Continued from Part 1

Allegory of Modern India?

In a thought-provoking essay titled, “The Allegory of Rajmohan’s Wife: National Culture and Colonialism in Asia’s First English Novel”, Makarand Paranjpe presents his ‘allegorical’ reading into the characters of this novel, particularly Matangani. He remarks that in an alien tongue Bankim gives voice to a new India and an emerging Asia.

About Matangani, he writes that Asian fiction had not yet seen such a spirited and romantic heroine.

“Created from an amalgam of classical, medieval, and European sources and a totally unprecedented imaginative leap into what might constitute a new female subjectivity, Matangini is a memorable character. In all of Indian English fiction, there are few women who have her capacity to move the narrative. She, moreover, embodies the hopes of an entire society struggling for selfhood and dignity. Her courage, independence, and passion are not just personal traits, but those of a nation in the making. This subtle superimposition of the national upon the personal is Bankim’s gift to his Indian English heirs.
◇ ◇ ◇ ◇ ◇
Short problem 1 —
In the essay excerpt, what does Paranjpe say Asian fiction had not yet seen?

Given data —
◇ ◇ ◇ ◇ ◇
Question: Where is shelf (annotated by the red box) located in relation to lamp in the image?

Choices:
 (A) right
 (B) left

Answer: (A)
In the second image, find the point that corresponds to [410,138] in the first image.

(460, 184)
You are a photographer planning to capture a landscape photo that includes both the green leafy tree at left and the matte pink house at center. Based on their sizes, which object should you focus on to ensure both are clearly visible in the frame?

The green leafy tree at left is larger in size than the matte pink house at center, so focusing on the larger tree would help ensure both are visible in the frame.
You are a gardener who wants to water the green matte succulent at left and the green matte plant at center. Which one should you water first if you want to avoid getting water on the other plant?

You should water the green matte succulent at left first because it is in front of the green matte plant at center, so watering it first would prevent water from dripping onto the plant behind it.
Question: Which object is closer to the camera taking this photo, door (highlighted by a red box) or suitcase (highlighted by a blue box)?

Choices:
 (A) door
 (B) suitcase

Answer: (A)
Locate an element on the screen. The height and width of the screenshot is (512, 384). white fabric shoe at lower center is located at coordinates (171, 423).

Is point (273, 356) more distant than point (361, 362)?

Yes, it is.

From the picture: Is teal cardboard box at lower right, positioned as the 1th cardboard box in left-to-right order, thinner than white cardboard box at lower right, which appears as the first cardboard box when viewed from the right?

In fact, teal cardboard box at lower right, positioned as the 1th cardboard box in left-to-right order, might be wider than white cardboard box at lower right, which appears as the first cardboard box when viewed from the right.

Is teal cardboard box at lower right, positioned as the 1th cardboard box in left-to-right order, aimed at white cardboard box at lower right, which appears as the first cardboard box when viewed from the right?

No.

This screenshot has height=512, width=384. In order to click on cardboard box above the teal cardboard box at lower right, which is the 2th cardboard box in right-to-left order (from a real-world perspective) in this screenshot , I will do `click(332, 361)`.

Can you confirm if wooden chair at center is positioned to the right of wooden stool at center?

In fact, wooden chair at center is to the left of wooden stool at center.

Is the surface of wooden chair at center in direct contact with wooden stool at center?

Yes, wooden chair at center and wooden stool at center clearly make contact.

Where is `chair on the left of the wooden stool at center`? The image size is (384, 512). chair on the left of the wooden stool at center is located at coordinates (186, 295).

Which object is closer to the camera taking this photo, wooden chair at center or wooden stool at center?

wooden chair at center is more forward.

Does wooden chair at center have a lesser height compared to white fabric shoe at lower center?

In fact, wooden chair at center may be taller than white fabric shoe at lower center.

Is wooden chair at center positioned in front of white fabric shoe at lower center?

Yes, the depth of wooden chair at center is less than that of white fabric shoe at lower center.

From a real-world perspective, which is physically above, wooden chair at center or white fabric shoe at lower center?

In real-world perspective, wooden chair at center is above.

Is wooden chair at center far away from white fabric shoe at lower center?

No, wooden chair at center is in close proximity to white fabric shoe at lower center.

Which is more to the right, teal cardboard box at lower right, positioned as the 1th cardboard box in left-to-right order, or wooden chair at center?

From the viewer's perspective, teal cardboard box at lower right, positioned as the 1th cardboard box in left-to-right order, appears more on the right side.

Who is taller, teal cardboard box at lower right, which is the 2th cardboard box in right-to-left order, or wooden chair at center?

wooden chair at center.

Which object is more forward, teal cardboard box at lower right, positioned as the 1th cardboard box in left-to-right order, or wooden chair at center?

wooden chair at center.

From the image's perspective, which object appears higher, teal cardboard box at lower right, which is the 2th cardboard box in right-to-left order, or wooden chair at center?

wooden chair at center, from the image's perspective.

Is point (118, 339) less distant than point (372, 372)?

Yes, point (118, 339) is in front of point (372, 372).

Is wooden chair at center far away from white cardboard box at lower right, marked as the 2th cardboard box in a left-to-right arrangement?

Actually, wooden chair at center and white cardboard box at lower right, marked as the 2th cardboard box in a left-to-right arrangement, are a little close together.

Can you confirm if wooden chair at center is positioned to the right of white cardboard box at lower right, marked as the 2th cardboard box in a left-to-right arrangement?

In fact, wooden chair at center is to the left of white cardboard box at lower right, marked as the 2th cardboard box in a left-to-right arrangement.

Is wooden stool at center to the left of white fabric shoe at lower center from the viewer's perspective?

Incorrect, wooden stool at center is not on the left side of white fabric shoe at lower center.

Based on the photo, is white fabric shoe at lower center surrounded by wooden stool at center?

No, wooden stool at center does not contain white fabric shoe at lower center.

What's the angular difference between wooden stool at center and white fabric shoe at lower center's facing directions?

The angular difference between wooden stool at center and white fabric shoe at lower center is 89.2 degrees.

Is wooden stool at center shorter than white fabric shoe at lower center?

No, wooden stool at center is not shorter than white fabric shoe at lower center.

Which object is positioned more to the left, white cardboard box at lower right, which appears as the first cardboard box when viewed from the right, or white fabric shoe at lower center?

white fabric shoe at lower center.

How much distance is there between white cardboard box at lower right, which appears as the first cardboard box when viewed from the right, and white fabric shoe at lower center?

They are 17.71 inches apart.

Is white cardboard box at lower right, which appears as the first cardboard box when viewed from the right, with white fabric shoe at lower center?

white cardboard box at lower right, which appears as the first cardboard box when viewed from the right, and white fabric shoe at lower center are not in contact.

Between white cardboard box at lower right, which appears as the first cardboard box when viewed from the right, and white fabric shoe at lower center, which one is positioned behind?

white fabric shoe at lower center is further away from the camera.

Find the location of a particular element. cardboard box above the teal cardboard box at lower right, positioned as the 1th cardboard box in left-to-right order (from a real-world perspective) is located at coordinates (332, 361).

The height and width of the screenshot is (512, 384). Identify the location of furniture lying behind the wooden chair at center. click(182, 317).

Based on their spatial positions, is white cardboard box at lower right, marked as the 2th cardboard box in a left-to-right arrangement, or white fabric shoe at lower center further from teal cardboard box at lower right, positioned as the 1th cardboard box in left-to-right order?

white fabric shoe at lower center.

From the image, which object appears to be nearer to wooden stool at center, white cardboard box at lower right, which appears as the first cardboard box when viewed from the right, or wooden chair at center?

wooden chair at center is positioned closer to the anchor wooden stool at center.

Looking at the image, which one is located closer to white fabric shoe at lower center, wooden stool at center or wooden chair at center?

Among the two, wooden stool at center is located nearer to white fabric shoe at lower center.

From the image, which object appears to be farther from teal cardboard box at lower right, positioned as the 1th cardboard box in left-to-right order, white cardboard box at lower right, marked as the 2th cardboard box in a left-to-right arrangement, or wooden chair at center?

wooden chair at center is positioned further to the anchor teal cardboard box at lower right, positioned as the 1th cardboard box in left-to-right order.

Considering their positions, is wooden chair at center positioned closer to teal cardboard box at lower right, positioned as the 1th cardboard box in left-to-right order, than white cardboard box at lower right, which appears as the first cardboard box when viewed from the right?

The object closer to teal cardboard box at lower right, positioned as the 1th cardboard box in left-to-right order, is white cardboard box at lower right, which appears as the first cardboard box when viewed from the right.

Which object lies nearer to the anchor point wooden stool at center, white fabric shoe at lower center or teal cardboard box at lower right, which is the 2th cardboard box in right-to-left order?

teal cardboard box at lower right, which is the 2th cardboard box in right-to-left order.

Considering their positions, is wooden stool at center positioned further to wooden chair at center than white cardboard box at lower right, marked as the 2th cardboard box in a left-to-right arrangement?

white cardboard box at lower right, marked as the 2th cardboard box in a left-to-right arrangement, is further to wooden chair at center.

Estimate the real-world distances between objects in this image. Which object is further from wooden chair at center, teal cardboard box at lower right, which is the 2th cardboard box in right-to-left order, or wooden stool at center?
◇ ◇ ◇ ◇ ◇
Short problem 2 —
Convert the stretch of the listing from its start through the line that contains "You are a photographer" into a Markdown table with the columns Row and Line, numbering each line and leaving out blank lines.

Expected output 1 —
Such a spirited and romantic heroine.

Expected output 2 —
| Row | Line |
|---|---|
| 1 | Question: Where is shelf (annotated by the red box) located in relation to lamp in the image? |
| 2 | Choices: |
| 3 |  (A) right |
| 4 |  (B) left |
| 5 | Answer: (A) |
| 6 | In the second image, find the point that corresponds to [410,138] in the first image. |
| 7 | (460, 184) |
| 8 | You are a photographer planning to capture a landscape photo that includes both the green leafy tree at left and the matte pink house at center. Based on their sizes, which object should you focus on to ensure both are clearly visible in the frame? |